Mike, your method of calculation is broadly correct. Considered purely in terms of changing purchasing power of the dollar, Molly's ticket would cost about $2100 dollars today. There are, however, other forms of conversion which make allowance for the changing impact of a given amount of spending, taking into account the fact that average incomes have increased at a rate far higher than that of price inflation. Using such a conversion method, it is possible to generate a figure as high as $40,000. On the other hand, some people do just screw up the conversion exactly as you have suggested. I agree the situation is VERY confusing!
You might try playing with the variety of online calculators on this webpage:

GDP per capita is probably the most realistic comparison factor if you want to allow for increased living standards. This would generate a 'modern' price for Molly's First Class ticket of $14000. In other words, it would take you as long to earn that amount of money as it would have taken your 1912 counterpart to earn the 1912 price.
Bob - thanks! That was the site I used last time this sort of discussion came up. Sadly, it was dead the day I checked recently and I thought it gone forever. Now I see its time out of cyberspace was only temporary: excellent news.

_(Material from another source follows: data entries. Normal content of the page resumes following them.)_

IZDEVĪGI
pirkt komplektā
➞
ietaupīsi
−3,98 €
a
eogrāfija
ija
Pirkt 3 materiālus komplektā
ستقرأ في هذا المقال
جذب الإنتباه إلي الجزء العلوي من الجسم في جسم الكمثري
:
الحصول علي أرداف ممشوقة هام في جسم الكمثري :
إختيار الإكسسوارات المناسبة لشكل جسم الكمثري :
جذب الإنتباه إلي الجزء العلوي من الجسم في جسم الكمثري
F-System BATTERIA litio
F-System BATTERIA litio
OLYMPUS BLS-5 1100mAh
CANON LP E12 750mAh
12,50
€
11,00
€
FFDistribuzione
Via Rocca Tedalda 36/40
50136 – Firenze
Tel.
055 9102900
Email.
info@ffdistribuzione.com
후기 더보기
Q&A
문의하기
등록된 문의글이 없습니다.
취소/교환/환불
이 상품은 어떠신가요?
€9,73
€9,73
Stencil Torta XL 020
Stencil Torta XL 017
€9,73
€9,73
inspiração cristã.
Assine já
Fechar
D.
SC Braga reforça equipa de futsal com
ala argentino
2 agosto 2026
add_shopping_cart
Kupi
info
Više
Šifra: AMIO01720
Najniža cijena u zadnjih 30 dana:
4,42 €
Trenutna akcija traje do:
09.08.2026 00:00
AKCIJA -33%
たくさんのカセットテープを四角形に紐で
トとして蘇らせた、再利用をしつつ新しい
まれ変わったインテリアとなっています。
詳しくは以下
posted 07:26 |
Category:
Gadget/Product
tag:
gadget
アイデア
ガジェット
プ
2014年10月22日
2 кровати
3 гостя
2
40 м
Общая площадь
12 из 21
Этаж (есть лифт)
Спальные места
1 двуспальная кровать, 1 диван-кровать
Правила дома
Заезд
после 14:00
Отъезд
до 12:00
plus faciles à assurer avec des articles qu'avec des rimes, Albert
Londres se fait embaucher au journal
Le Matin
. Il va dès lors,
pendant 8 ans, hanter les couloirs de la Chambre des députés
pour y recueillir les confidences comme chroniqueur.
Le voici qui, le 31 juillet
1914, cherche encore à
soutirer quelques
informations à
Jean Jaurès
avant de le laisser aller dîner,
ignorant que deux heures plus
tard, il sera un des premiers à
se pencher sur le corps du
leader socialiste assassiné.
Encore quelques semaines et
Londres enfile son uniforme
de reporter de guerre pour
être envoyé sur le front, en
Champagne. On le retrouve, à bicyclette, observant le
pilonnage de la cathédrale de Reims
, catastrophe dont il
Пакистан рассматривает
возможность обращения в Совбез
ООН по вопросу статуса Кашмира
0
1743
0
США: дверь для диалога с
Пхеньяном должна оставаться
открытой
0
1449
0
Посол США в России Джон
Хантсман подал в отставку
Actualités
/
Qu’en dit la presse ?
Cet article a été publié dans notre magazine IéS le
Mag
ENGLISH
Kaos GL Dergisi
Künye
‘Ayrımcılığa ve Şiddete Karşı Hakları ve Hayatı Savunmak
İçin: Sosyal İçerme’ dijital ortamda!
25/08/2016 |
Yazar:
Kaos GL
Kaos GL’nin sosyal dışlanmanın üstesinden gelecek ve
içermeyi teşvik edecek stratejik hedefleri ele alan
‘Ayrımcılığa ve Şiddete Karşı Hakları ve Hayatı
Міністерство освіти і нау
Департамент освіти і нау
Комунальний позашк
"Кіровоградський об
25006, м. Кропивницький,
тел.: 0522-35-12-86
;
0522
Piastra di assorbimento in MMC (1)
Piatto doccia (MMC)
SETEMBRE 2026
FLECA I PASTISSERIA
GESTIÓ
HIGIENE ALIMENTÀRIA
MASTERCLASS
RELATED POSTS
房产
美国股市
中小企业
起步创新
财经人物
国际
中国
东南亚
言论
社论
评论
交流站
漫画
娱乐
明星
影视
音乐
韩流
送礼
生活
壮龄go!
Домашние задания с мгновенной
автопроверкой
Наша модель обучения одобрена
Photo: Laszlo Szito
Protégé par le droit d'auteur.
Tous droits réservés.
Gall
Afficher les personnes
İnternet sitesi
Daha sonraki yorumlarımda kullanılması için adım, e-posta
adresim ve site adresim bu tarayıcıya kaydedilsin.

Pardon me while I happily trot off to play with it some more.
Glad to be of assistance, Fiona. American members might find it useful when considering the impact of 1912 prices to half the figure in pounds and then add three noughts. Thus the time and effort required in 1912 to earn about 7 UK pounds for a 3rd Class ticket would be the equivalent (very roughly) of earning 3,500 US dollars today. A 2nd Class ticket would be roughly twice that amount, and the cheapest 1st Class ticket about twice as much again as 2nd Class.

By the same reasoning, anybody wishing to build the Titanic today would need to spend something like 750 million dollars to feel the impact as did the shareholders in 1912 who put up just 1.5 million pounds.